From the first day that Peart joined the band, conceptual songs were never out of the question. Throughout his time as the band’s drummer and primary lyricist, Peart was known to make songs with complex stories that normally stretched well beyond the typical length of a song, either going after people who did him wrong or writing pieces of prose that the rock world had never heard before.
Even though a song like ‘The Fountain of Lamneth’ made for an engaging story on the page, it never exactly translated into album sales, resulting in the band’s most dismal reception and putting them in danger of breaking up over the creative tension. Once their label started breathing down their necks, Peart got back at his higher-ups by doing what he did best, writing a song about it.
Channelling all his energy into the album 2112, the title track was centred around a tale of a man being forced to keep in line with what the high priests of The Temples of Syrinx want him to do. As much as this could have backfired spectacularly, it would become the model for what Rush songs would be like for the next few years, having another mind-bending story on every album before streamlining their sound.

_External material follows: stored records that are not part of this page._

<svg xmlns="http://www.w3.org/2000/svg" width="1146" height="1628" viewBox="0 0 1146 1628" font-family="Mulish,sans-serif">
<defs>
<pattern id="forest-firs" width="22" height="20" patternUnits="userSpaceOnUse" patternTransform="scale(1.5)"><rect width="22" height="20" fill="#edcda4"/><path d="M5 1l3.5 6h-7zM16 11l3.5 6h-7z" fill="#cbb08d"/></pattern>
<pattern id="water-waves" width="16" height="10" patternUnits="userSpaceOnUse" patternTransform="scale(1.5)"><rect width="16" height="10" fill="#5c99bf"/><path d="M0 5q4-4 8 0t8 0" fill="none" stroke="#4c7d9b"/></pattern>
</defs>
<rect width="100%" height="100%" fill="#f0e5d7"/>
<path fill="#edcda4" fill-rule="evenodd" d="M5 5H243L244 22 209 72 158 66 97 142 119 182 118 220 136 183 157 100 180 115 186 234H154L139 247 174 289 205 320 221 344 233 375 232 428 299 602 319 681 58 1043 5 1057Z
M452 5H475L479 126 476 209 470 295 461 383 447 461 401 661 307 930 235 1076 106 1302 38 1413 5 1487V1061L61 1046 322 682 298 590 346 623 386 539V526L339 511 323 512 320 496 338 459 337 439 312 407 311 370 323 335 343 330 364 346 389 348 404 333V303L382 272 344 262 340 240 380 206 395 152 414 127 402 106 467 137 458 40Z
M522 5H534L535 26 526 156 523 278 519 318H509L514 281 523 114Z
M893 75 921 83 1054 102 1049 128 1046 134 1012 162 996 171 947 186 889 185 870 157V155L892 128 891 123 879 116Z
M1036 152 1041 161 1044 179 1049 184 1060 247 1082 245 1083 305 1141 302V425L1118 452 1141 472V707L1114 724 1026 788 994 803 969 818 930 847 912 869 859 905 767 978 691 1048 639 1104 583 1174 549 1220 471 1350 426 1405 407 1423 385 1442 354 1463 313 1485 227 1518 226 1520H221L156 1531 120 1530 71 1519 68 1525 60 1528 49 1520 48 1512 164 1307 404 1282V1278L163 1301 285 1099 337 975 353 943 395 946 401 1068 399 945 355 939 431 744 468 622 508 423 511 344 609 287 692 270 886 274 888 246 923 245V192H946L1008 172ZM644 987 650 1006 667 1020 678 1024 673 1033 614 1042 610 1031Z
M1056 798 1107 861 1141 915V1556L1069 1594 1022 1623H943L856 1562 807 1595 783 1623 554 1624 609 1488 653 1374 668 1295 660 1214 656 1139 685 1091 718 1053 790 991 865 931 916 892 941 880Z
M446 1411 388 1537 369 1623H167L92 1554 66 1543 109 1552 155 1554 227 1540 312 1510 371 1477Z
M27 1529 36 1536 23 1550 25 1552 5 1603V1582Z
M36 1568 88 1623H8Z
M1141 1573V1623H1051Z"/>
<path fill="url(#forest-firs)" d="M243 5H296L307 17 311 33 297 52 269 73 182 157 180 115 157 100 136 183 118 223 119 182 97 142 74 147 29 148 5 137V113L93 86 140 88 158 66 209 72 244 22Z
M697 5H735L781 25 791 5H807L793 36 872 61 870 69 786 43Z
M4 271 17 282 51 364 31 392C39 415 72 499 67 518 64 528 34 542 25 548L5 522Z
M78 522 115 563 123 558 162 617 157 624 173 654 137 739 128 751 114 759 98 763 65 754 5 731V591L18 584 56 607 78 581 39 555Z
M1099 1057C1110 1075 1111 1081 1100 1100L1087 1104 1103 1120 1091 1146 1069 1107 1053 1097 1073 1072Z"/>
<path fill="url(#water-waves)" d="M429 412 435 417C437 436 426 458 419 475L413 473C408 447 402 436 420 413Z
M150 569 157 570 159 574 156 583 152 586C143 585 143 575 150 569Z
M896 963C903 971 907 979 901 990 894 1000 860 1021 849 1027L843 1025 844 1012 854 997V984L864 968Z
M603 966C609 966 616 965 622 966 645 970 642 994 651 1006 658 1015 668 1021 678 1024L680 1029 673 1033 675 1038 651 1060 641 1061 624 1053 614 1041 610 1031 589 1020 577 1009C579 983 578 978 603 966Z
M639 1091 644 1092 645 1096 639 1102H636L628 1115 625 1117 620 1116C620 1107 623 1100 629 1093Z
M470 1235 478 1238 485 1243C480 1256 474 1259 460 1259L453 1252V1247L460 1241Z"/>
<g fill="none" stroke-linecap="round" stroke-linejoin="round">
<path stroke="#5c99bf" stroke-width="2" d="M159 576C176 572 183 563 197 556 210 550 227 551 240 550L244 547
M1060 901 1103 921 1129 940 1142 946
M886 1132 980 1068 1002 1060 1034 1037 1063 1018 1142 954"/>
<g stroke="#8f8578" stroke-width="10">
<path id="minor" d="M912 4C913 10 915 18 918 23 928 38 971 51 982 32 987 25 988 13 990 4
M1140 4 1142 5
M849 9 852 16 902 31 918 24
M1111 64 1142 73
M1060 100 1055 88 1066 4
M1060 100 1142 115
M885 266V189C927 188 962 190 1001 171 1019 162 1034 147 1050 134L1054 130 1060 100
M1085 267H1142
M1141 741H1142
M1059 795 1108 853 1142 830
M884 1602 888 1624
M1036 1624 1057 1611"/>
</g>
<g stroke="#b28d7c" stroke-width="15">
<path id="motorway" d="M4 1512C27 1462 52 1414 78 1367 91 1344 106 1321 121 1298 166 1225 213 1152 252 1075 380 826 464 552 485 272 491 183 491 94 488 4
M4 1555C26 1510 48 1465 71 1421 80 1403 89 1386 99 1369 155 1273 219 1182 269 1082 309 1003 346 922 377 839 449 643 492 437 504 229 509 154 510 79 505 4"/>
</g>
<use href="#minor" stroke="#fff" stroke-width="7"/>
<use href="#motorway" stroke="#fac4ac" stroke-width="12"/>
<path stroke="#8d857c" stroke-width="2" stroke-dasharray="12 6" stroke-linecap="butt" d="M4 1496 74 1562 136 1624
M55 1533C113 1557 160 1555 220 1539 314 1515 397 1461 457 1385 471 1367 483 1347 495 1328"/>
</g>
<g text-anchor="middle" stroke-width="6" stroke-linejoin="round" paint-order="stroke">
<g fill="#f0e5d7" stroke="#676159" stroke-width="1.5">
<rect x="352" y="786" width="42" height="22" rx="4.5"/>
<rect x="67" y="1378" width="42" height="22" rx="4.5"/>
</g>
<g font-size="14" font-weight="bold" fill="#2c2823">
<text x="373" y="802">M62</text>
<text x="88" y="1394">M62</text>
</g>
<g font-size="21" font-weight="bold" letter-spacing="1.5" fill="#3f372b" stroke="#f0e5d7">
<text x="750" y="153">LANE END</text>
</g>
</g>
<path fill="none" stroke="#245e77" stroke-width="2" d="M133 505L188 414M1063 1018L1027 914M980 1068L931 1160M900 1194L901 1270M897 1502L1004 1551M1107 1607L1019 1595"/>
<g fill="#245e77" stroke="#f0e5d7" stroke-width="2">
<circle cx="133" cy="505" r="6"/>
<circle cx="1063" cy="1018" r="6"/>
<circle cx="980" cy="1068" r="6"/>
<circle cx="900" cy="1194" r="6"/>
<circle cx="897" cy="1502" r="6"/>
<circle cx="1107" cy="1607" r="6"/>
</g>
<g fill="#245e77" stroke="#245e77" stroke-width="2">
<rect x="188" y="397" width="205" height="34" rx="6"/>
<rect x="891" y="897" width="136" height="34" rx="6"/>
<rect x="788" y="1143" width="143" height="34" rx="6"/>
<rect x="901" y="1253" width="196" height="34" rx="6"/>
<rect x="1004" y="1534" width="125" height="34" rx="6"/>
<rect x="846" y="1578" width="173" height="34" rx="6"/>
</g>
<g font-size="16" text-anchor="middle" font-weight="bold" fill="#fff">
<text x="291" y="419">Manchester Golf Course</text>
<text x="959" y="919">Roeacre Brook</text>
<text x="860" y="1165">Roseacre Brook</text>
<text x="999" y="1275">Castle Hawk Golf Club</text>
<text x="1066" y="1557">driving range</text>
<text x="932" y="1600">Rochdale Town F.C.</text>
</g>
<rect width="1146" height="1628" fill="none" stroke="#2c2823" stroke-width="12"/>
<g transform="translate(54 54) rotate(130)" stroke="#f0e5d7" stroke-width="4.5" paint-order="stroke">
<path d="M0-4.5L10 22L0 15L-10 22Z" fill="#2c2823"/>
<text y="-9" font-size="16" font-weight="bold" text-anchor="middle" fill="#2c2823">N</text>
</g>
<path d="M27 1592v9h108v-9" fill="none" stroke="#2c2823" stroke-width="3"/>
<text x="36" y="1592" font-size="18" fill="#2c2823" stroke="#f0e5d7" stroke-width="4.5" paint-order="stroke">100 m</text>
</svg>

By the time the band finally got to the end of their career, though, Peart was finally ready to take on a full conceptual piece. Closing the door on their recording days, Clockwork Angels was the band’s first fleshed-out story across one album, telling the story of a wayward traveller trying to find his way in a steam-punk-inspired environment.
Peart still had plenty left over, even when the final lyrics and sonic vignettes were made, making a novella of the same name that was sold separately from the album. As Lee recalled, though, Peart had more in mind for his musical masterwork that wasn’t tied just to the musical medium.

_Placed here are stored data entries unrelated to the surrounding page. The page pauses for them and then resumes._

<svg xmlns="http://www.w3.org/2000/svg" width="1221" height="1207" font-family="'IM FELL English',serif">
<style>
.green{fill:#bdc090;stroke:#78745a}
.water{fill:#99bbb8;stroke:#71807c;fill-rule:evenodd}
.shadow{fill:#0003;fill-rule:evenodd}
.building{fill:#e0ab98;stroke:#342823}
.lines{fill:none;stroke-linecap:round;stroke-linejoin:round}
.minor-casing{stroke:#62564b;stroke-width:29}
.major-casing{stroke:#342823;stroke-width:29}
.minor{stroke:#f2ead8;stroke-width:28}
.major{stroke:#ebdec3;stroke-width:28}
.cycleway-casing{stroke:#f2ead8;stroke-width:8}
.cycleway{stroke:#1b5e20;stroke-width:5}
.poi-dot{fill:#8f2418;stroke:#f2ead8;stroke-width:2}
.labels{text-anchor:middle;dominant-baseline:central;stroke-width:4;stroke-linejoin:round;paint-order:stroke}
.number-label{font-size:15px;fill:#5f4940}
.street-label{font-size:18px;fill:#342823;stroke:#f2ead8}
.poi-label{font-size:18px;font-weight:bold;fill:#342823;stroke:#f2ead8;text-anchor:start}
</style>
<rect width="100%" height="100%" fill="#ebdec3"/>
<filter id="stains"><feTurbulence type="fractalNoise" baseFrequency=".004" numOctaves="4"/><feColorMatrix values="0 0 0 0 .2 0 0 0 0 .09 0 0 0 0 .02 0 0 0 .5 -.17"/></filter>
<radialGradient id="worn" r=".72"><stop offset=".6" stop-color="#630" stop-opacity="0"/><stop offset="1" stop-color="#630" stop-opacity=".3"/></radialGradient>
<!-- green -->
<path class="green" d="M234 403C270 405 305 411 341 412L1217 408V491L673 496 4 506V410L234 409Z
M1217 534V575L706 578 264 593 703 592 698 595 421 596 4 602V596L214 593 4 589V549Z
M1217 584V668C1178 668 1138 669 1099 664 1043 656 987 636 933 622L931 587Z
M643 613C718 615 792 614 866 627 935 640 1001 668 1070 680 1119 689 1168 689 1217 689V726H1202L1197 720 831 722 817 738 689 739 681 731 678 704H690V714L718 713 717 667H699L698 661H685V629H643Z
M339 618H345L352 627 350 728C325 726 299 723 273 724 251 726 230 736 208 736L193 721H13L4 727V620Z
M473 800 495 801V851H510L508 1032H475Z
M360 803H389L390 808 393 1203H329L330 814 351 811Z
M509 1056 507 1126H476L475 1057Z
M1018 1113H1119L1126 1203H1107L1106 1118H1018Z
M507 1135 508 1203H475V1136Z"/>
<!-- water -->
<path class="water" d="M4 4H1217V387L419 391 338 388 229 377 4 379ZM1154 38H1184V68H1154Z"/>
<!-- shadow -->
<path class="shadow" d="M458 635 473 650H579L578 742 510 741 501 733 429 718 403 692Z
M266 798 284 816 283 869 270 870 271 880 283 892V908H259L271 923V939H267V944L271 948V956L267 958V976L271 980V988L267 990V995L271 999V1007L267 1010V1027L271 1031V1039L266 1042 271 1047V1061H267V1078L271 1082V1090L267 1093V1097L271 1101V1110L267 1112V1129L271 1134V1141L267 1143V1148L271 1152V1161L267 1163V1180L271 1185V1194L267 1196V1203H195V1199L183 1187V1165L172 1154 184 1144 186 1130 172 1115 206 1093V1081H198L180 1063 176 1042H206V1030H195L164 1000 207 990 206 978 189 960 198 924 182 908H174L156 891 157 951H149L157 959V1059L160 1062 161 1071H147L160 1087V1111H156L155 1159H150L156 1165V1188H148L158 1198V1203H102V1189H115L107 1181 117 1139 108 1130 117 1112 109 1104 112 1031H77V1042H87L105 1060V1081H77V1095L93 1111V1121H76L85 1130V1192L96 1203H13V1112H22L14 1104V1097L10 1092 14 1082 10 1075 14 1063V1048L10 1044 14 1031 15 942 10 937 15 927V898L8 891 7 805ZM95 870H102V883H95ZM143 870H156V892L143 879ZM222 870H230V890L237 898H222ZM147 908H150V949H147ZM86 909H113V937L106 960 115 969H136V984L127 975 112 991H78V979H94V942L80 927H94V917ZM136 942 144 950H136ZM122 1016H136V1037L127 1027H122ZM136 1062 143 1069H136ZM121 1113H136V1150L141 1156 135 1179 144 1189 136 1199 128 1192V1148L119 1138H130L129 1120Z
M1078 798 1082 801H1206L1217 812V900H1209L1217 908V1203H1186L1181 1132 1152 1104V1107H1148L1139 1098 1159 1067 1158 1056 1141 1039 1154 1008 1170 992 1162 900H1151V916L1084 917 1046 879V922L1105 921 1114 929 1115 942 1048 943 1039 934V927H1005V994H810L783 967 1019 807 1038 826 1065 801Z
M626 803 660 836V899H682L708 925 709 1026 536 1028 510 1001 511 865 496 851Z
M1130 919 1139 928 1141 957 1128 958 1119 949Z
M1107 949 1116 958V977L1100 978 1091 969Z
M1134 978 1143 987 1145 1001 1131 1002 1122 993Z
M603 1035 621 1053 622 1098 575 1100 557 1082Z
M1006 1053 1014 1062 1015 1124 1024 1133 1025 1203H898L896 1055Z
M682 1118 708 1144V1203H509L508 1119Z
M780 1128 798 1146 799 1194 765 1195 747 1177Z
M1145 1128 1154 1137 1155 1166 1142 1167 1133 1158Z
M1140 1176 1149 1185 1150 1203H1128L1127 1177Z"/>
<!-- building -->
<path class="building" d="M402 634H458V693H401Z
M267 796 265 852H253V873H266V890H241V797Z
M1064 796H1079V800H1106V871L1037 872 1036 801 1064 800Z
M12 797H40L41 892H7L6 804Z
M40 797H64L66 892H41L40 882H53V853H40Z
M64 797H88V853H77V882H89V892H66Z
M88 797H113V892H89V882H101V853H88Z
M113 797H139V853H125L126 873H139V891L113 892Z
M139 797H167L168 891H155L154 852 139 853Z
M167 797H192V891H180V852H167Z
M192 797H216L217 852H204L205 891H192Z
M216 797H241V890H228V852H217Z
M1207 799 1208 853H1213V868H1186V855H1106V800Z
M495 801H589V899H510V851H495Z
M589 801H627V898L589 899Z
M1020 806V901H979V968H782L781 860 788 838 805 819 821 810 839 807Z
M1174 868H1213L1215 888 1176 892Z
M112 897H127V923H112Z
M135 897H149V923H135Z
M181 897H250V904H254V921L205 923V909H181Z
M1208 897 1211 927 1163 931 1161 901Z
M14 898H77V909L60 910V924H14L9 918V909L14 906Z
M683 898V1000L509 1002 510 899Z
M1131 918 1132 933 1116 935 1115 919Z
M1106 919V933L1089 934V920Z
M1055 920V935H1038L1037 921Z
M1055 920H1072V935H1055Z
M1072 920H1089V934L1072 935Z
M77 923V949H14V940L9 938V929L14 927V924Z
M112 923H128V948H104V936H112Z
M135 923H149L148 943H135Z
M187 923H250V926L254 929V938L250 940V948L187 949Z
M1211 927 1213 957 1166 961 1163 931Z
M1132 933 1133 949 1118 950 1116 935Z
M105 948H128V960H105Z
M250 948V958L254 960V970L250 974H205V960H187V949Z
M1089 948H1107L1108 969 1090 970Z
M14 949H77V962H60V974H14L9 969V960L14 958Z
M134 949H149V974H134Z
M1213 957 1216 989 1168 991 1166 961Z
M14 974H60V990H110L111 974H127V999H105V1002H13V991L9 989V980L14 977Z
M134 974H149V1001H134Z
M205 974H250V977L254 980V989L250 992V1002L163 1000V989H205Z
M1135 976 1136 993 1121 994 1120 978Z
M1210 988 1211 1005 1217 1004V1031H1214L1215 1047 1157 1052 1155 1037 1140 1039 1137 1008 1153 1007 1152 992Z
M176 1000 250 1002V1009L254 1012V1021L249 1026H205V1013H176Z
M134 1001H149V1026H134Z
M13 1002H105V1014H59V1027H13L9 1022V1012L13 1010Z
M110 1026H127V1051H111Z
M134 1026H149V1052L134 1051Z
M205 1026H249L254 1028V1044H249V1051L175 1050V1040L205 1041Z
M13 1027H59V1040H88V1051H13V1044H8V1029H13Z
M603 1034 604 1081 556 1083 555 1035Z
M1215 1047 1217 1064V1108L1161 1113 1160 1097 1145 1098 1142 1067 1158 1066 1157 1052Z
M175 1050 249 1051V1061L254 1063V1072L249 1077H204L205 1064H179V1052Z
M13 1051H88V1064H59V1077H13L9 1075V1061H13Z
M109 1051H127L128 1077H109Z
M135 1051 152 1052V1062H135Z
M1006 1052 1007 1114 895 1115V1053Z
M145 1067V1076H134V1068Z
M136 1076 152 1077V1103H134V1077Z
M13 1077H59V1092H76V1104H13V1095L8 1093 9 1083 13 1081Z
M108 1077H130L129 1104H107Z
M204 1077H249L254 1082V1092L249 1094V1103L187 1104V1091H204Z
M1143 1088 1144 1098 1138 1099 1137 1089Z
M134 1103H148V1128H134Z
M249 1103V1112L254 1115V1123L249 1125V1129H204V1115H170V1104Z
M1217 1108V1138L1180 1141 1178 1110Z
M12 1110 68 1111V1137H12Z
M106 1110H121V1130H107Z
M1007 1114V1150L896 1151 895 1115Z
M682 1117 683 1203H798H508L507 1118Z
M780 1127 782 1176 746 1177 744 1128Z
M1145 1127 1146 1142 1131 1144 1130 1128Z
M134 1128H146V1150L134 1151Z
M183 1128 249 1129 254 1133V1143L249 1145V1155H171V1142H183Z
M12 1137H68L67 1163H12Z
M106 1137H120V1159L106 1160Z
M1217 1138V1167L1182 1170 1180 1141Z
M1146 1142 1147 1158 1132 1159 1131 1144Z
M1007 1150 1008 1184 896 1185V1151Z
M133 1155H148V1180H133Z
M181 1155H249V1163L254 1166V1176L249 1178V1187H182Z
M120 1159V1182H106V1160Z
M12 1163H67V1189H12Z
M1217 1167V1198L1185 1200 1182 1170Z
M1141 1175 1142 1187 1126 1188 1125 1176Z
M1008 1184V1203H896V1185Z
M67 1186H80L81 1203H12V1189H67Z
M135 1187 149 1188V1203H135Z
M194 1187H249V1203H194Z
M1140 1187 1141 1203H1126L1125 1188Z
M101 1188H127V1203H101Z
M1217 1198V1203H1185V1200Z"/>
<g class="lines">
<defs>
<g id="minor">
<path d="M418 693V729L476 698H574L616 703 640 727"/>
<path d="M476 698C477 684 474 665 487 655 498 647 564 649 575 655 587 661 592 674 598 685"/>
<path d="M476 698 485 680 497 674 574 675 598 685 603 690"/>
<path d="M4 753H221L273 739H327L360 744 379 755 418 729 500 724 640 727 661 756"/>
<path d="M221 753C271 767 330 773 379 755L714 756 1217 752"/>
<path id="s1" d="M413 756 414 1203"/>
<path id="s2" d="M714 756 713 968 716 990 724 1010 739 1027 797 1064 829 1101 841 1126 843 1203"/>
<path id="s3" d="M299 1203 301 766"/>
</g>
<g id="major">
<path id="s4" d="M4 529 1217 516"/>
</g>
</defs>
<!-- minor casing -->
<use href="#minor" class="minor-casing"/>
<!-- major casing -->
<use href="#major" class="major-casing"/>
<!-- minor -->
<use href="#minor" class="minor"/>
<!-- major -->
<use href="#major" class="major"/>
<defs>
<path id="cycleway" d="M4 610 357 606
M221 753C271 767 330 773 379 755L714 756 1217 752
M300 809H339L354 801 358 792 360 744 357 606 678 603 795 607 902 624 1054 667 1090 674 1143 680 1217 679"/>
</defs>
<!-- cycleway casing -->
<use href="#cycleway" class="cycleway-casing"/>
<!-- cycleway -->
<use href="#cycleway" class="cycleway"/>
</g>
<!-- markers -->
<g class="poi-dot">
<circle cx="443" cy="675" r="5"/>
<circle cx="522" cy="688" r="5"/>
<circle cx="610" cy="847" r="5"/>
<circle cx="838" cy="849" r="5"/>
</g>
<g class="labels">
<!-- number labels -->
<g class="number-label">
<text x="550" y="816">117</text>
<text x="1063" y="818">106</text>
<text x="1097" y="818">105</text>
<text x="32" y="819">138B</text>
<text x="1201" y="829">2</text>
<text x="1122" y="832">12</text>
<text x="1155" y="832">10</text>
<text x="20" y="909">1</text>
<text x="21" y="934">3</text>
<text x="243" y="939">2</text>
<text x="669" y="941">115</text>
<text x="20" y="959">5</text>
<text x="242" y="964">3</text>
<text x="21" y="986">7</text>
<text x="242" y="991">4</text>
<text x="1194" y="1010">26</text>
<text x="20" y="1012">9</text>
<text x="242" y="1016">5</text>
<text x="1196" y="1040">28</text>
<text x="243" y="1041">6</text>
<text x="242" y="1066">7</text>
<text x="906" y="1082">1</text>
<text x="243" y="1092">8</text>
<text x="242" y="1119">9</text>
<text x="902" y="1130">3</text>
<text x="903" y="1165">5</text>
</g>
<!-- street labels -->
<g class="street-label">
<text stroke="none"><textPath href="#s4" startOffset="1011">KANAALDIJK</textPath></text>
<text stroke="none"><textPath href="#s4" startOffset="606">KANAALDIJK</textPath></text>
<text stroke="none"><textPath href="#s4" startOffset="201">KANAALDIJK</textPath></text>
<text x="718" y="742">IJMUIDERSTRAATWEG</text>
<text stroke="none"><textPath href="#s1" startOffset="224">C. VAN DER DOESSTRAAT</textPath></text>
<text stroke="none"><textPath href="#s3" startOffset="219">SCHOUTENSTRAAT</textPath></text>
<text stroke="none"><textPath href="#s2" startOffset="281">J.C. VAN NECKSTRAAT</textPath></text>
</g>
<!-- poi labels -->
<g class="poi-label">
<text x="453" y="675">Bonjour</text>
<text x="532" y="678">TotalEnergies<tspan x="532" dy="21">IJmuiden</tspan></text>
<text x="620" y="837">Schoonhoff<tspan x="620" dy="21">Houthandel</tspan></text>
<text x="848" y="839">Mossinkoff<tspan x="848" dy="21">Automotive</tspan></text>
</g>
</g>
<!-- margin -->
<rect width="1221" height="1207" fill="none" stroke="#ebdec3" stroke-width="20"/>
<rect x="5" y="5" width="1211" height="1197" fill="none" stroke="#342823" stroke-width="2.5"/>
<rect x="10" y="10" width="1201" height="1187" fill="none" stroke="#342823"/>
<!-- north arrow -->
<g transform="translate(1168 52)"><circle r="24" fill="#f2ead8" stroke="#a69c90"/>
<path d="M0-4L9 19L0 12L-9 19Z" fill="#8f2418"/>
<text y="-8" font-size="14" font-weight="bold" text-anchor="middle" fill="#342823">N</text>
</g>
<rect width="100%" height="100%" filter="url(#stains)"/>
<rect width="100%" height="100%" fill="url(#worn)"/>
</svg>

In conversation with Louder, Lee remembered Peart always wanting to turn the album into a film, saying, “I know Neil always wanted to bring the Clockwork Angels story to the screen in some way or another. It was a big deal for him, and he had done some work in the hopes he could make something like that happen. Maybe one day”.
Though the band has not had any plans to do a big-screen debut of their final album as of late, the music itself seems tailor-made for a stage production as well, especially with the epic scope of songs like the title track and ‘Headlong Flight’. If this kind of movie would actually come to pass, though, the surviving band members need to make at least some sort of cameo in the film.